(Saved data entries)
+ + + + + + +
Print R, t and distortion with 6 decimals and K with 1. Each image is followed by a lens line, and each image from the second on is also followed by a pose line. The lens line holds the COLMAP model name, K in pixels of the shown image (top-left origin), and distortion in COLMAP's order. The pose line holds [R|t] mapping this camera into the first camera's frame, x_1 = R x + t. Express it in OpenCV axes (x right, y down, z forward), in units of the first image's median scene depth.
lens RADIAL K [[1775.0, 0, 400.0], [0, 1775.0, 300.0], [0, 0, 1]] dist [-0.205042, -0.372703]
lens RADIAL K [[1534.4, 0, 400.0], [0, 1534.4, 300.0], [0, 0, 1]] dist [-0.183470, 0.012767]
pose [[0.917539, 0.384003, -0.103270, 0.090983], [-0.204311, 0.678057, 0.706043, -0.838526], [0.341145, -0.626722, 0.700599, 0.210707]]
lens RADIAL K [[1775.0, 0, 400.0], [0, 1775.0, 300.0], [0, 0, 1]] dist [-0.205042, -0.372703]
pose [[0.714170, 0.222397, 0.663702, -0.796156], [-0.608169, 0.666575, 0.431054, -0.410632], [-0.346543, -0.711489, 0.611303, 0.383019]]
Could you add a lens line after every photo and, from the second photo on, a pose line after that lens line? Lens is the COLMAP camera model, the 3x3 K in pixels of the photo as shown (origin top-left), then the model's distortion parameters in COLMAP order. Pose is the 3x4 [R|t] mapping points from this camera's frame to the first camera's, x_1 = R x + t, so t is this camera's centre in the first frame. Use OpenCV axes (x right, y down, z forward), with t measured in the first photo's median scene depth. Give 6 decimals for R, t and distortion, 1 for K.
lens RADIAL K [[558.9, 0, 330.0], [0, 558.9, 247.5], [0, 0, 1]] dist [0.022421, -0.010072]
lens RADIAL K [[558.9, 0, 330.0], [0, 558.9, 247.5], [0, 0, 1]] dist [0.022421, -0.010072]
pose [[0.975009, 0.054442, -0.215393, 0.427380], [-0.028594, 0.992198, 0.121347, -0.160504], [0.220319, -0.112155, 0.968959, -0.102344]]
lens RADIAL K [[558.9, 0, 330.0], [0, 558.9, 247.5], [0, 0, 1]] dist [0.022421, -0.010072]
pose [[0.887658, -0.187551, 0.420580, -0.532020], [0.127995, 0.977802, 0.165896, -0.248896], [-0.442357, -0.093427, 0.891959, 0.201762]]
+ + + + + + +
## TASK GOAL
Copy only the stretch running from the line containing "Could you add" to the final line of the entries, both ends included, exactly as it stands.

## ANSWER SECTION
Could you add a lens line after every photo and, from the second photo on, a pose line after that lens line? Lens is the COLMAP camera model, the 3x3 K in pixels of the photo as shown (origin top-left), then the model's distortion parameters in COLMAP order. Pose is the 3x4 [R|t] mapping points from this camera's frame to the first camera's, x_1 = R x + t, so t is this camera's centre in the first frame. Use OpenCV axes (x right, y down, z forward), with t measured in the first photo's median scene depth. Give 6 decimals for R, t and distortion, 1 for K.
lens RADIAL K [[558.9, 0, 330.0], [0, 558.9, 247.5], [0, 0, 1]] dist [0.022421, -0.010072]
lens RADIAL K [[558.9, 0, 330.0], [0, 558.9, 247.5], [0, 0, 1]] dist [0.022421, -0.010072]
pose [[0.975009, 0.054442, -0.215393, 0.427380], [-0.028594, 0.992198, 0.121347, -0.160504], [0.220319, -0.112155, 0.968959, -0.102344]]
lens RADIAL K [[558.9, 0, 330.0], [0, 558.9, 247.5], [0, 0, 1]] dist [0.022421, -0.010072]
pose [[0.887658, -0.187551, 0.420580, -0.532020], [0.127995, 0.977802, 0.165896, -0.248896], [-0.442357, -0.093427, 0.891959, 0.201762]]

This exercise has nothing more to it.